Book Review: The Outlaw of Torn


To make up for the lack of updates in the last few days I'll be kicking off a few book reviews starting with the second novel of Edgar Rice Burroughs.

Set during the reign of England's King Henry III in the 13th Century, The Outlaw of Torn follows the adventures of Norman of Torn, a young sword fighter and outlaw who has been brought up in sword fighting and a hatred of the British by his "father" Du Vac. Unknown to Norman he is actually the kidnapped son of the King and is a pawn in Du Vac's plans to get revenge for being slighted by the king. Along the way Norman leads a group of ragtag fighters in raids against the aristocracy until he begins to question his path, especially when he finds himself falling in love with Bertrade De Montfort, the daughter of the King's rival. With his plans falling apart Du Vac leads Norman to a final duel that may cost him his love and his life.

The Outlaw of Torn has an interesting place in ERB's output as a novel that Burroughs himself claimed was one of his best but that his fans and scholars have been divided on. Written shortly after selling Under the Moons of Mars to All-Story magazine, the idea of a medieval story in the Ivanhoe vein was suggested by All-Story's editor Thomas Metcalf. However Metcalf rejected it and Burroughs spent many months rewriting it. Eventually it would see print two years later when Burroughs was a success with Tarzan of the Apes.

I get the feeling it was all that rewriting that causes Outlaw to be as disjointed as it is. Burroughs is heavily criticized for his episodic plotting and that runs through the novel as Norman and his band run from one fight to another, with only brief stops for heart to heart discussions with a friendly priest and Norman's attempts to reconcile his past with his love for Bertrade. If there is one thing that Burroughs, even at this point, had in spades was forward momentum, even in A Princess of Mars but here the constant start-stop motion begins to wear a little.

That said The Outlaw of Torn does have its moments, as all Burroughs' work does, where the reader gets swept along for the ride. The action set pieces are just as strong as in Princess or Tarzan of the Apes and Burroughs manages to capture Norman's internal struggle quite well. Burroughs also takes the story into darker territory for a "pulp" adventure, from some rather grim deaths and the message that revenge will destroy everyone, most of all those who seek it. Burroughs also manages to make his female lead a strong and forceful woman. While Bertrade doesn't pick up a sword, she manages to overcome an early abduction and even holds her captors at bay while is willing to sacrifice herself to save Norman in the climax. For those who take Burroughs to task for creating weak damsels in distress, this book puts that claim to rest.

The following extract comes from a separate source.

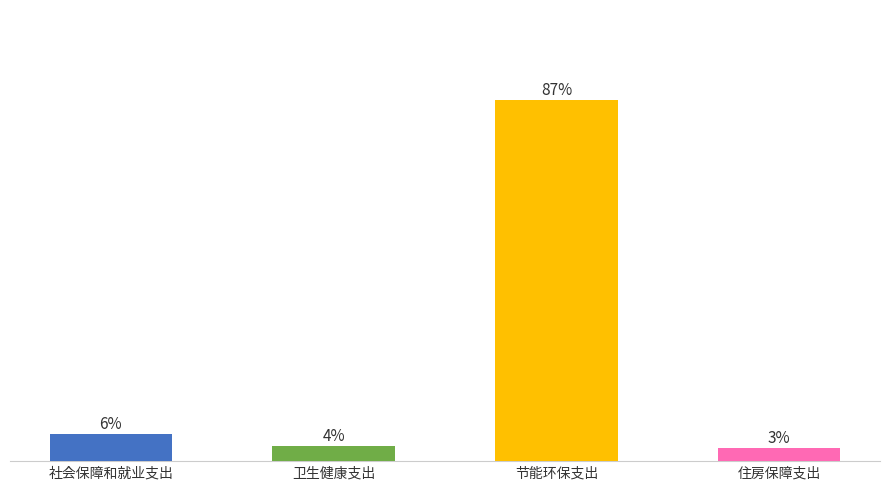

Does the chart contain stacked bars?

No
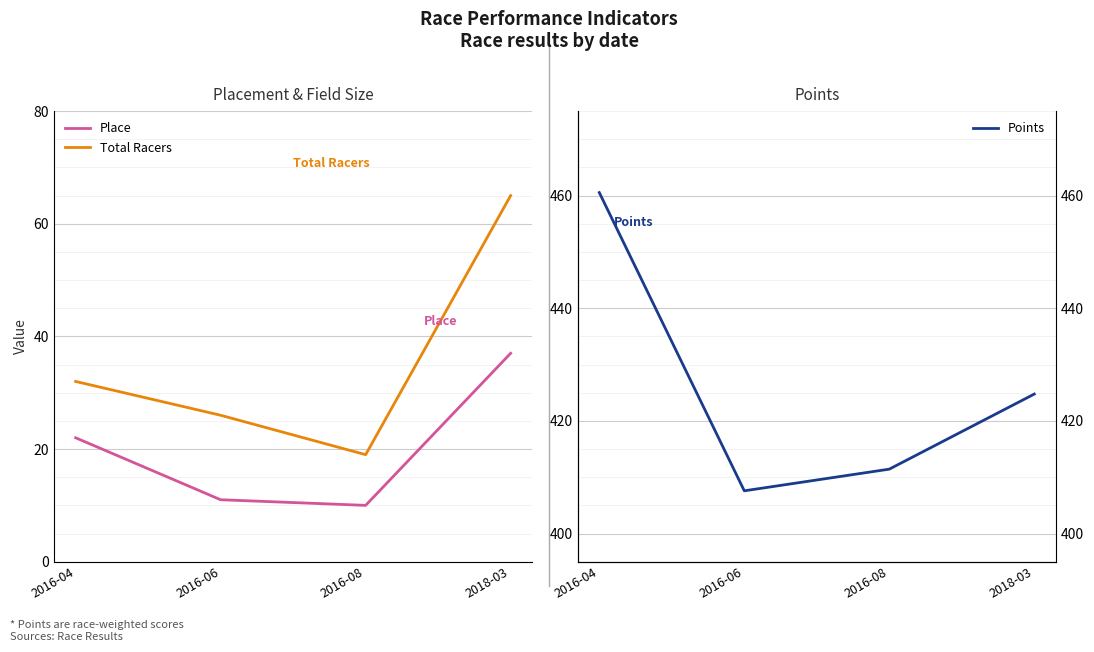

What is the minimum value for Total Racers?

19.0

Ultimately though The Outlaw of Torn is a mid-level Burroughs book, interesting for its setting and Burroughs attempt to move in the historical novel and away from his pulp origins. For that it gets *** alone for being a good, not great read. But I can see why Norman of Torn didn't become John Carter of Mars and spawn a classic series. So if you're open minded give it try but temper your expectations. (And for those faithful readers future book reviews will include belated reviews of Swords of Waar, that promised Tarzan on Mars review and a continuing look back at Return of the Jedi. I promise.)

2 comments:

THULL said...

Always loved this. Along with I Am A Barbarian.

pascalahad said...

I have still to read it, but I have already bought the Michael Kaluta comics.